Téléphoner en Bluetooth au volant : une fausse impression de sécurité
L’utilisation du téléphone portable au volant constitue un facteur reconnu de distraction au volant. Si les dispositifs mains libres, notamment via Bluetooth, sont souvent perçus comme une alternative sécurisée, de nombreuses études mettent en lumière des risques cognitifs qui persistent, même en l’absence de manipulation physique du téléphone. Cet article examine les effets de la communication vocale sur l’attention et les capacités de conduite.

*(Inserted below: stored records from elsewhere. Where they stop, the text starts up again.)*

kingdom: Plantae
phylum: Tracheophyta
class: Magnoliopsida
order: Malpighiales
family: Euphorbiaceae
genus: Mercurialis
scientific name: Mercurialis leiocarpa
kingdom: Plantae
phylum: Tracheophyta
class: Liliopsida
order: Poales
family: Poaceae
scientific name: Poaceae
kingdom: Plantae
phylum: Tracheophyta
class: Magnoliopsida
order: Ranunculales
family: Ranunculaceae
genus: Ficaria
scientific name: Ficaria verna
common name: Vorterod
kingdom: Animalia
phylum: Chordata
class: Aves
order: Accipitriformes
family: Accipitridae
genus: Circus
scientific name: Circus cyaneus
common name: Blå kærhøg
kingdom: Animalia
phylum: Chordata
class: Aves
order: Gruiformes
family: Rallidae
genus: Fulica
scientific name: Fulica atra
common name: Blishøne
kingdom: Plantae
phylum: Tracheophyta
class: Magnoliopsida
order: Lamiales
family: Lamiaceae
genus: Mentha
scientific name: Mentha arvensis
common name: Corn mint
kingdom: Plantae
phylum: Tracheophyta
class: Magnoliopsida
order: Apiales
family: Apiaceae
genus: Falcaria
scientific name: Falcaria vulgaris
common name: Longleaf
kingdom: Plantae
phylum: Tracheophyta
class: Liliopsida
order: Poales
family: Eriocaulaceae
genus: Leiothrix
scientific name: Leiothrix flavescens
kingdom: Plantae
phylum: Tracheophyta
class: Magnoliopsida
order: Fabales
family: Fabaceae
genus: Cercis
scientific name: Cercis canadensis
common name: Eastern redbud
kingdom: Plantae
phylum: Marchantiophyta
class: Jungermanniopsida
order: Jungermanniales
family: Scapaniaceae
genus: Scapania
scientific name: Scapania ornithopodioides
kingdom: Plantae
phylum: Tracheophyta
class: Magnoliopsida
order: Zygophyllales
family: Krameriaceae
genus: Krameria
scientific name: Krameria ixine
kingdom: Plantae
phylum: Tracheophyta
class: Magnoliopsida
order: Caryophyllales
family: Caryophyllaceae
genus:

La distraction cognitive : un danger sous-estimé.
Contrairement à une idée reçue, le danger principal du téléphone au volant ne réside pas uniquement dans la manipulation de l’appareil, mais dans la mobilisation cognitive induite par la conversation. Selon une étude publiée dans la revue Human Factors, discuter au téléphone, même en mains libres, réduit les capacités de traitement de l’information visuelle, ce qui se traduit par :
- Un allongement du temps de réaction.
- Une baisse de la vigilance.
Une moindre détection des signaux visuels ou sonores pertinents (feux, panneaux, mouvements imprévus).
Impact sur la performance de conduite.
Les travaux de Strayer et al. (2006) ont montré que les conducteurs utilisant un téléphone en mode mains libres présentaient un comportement similaire à celui de conducteurs sous l’emprise de l’alcool à 0,8 g/L. Parmi les effets observés :
- Maintien irrégulier de la trajectoire.
- Vitesses inadaptées.
- Oubli de clignotants ou de vérifications visuelles latérales.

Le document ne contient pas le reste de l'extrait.